Would you return each record that follows word for word, without its pictures?

Stored dataset items
● ● ● ●
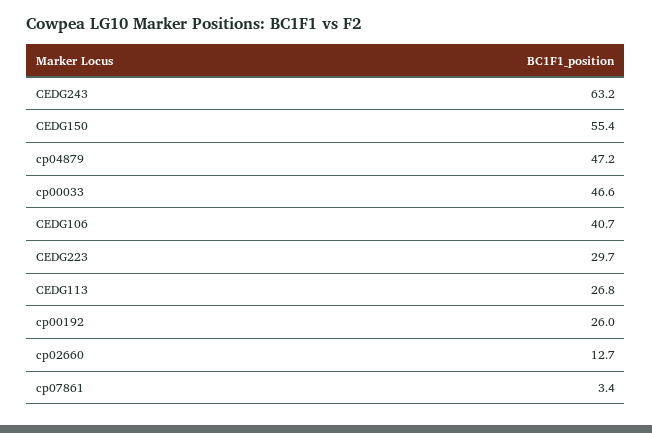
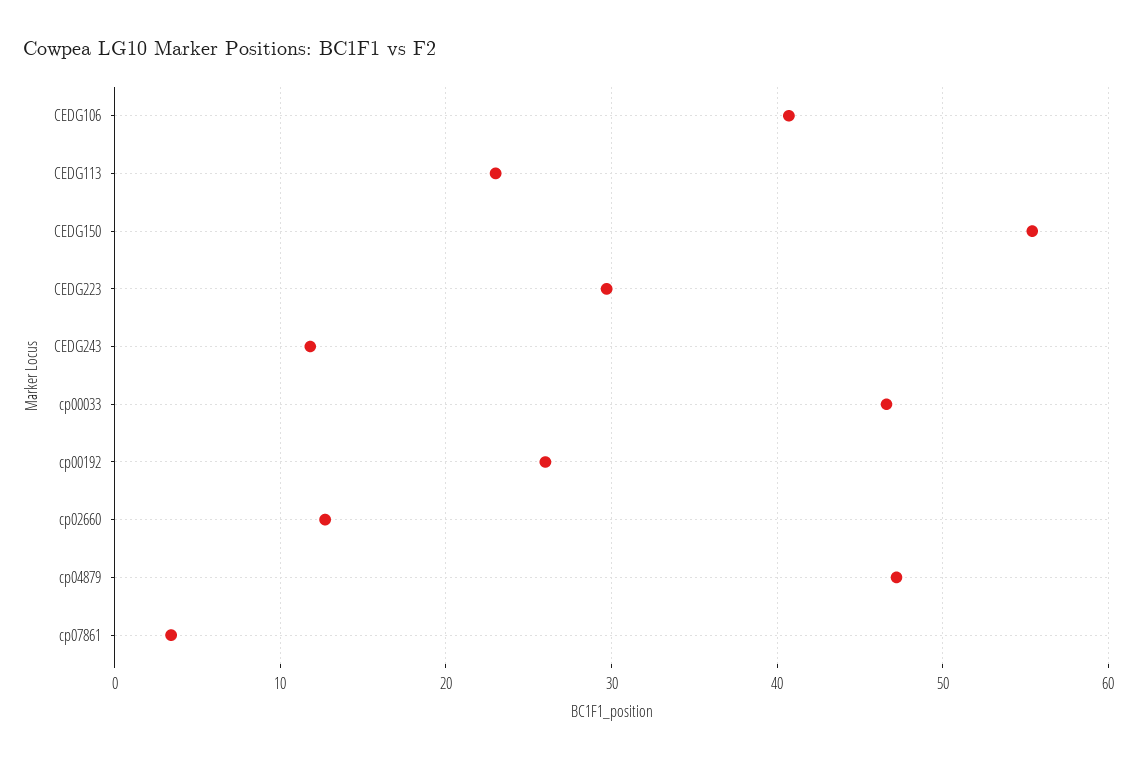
  {
-   "CEDG243": 63.2,
+   "CEDG243": 12,
    "CEDG150": 55.4,
    "cp04879": 47.2,
    "cp00033": 46.6,
    "CEDG106": 40.7,
    "CEDG223": 29.7,
-   "CEDG113": 26.8,
+   "CEDG113": 23,
    "cp00192": 26,
    "cp02660": 12.7,
    "cp07861": 3.4
  }

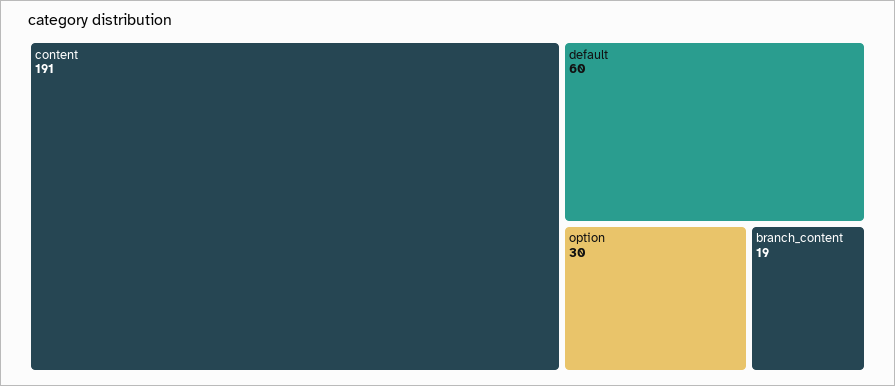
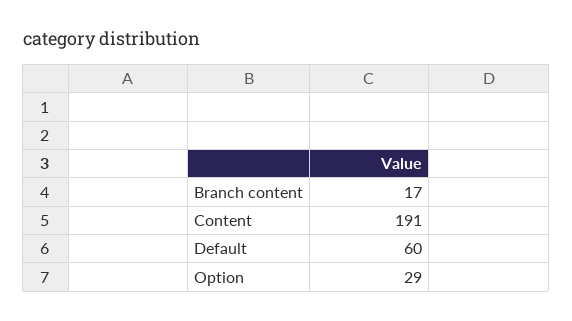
  {
    "content": 191,
    "default": 60,
-   "option": 30,
+   "option": 29,
-   "branch_content": 19
+   "branch_content": 17
  }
● ● ● ●
Solution below
  {
-   "CEDG243": 63.2,
+   "CEDG243": 12,
    "CEDG150": 55.4,
    "cp04879": 47.2,
    "cp00033": 46.6,
    "CEDG106": 40.7,
    "CEDG223": 29.7,
-   "CEDG113": 26.8,
+   "CEDG113": 23,
    "cp00192": 26,
    "cp02660": 12.7,
    "cp07861": 3.4
  }

  {
    "content": 191,
    "default": 60,
-   "option": 30,
+   "option": 29,
-   "branch_content": 19
+   "branch_content": 17
  }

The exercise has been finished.